Mas há mais. Jesus não só promete, mas sim nos anuncia já uma boa notícia: Ele está perto, à porta. A imagem do Apocalipse nos ajuda a aprofundar o sentido de Sua presença no umbral da própria vida: “Eis que estou à porta e bato: Se alguém ouvir minha voz e abrir a porta, entrarei em sua casa, e cearei com ele, e ele comigo” (Ap. 3,20). Portanto, mais importante que andar fazendo cálculos sobre o fim do mundo, ou especulações premonitórias identificando nas crises da história humana a realização dos sinais precursores do fim do mundo. É permanecer fieis no seu seguimento, para o qual possuímos as palavras inconfundíveis de Jesus: “O céu e a terra passarão, mas as minhas palavras não passarão.” (cf. Mc 13,31)
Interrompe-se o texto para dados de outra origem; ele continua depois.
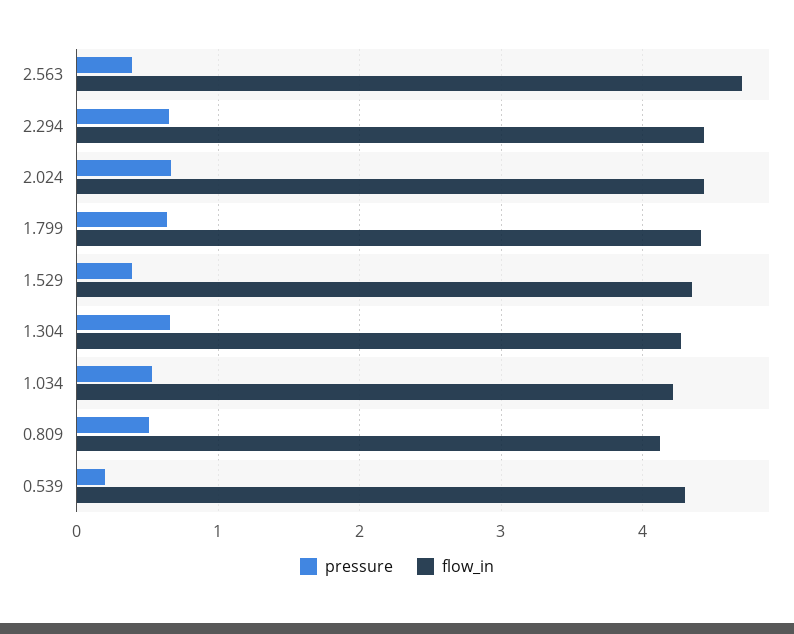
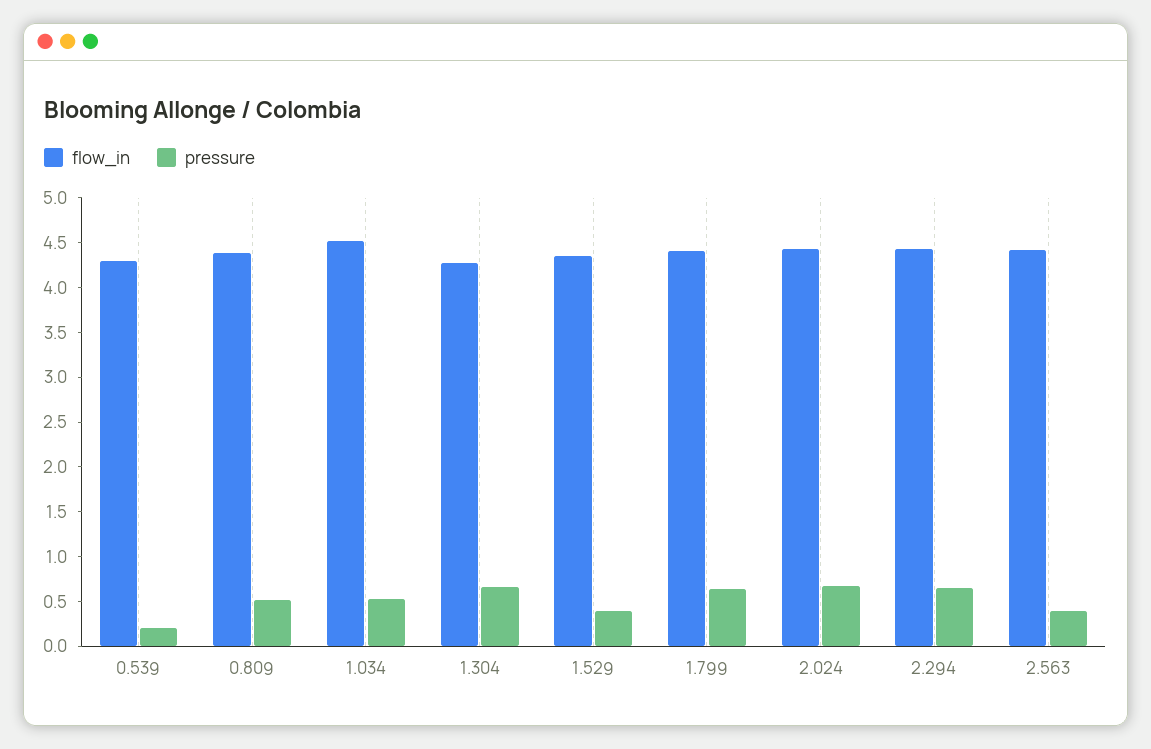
  {
    "pressure": {
      "2.563": 0.4,
      "2.294": 0.7,
      "2.024": 0.7,
      "1.799": 0.6,
      "1.529": 0.4,
      "1.304": 0.7,
      "1.034": 0.5,
      "0.809": 0.5,
      "0.539": 0.2
    },
    "flow_in": {
-     "2.563": 4.7,
+     "2.563": 4.4,
      "2.294": 4.4,
      "2.024": 4.4,
      "1.799": 4.4,
      "1.529": 4.4,
      "1.304": 4.3,
-     "1.034": 4.2,
+     "1.034": 4.5,
-     "0.809": 4.1,
+     "0.809": 4.4,
      "0.539": 4.3
    }
  }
Além disso, Ele nos assegura sua companhia ao longo de todo o caminho. A partir disso afiançamos nossa confiança em que Deus, nosso Pai, tem sido e é Senhor da história, e estará na fase final dos tempos, depois de todas as violências, todas as destruições, de todos os extermínios. Sobre as cinzas da morte, Deus terá uma realidade totalmente nova, os novos céus e a nova terra.
Esperar, com confiança, a chegada desse mundo novo e perceber, nos sinais de desagregação do mundo velho, o anúncio de que o tempo da sua libertação está chegando essa é a missão dos cristãos. Certos da vinda do Senhor, atentos aos sinais que o anunciam, os cristãos podemos preparar o mundo para acolhê-lo, para aceitar os desafios que Ele traz.
Não há uma data marcada para o advento dessa nova realidade. De uma coisa, no entanto, podemos estar certos: as Palavras de Jesus são a garantia de que esse mundo novo, de vida plena e de felicidade sem fim, irá surgir, está permanentemente a fazer-se e depende do nosso testemunho de esperança.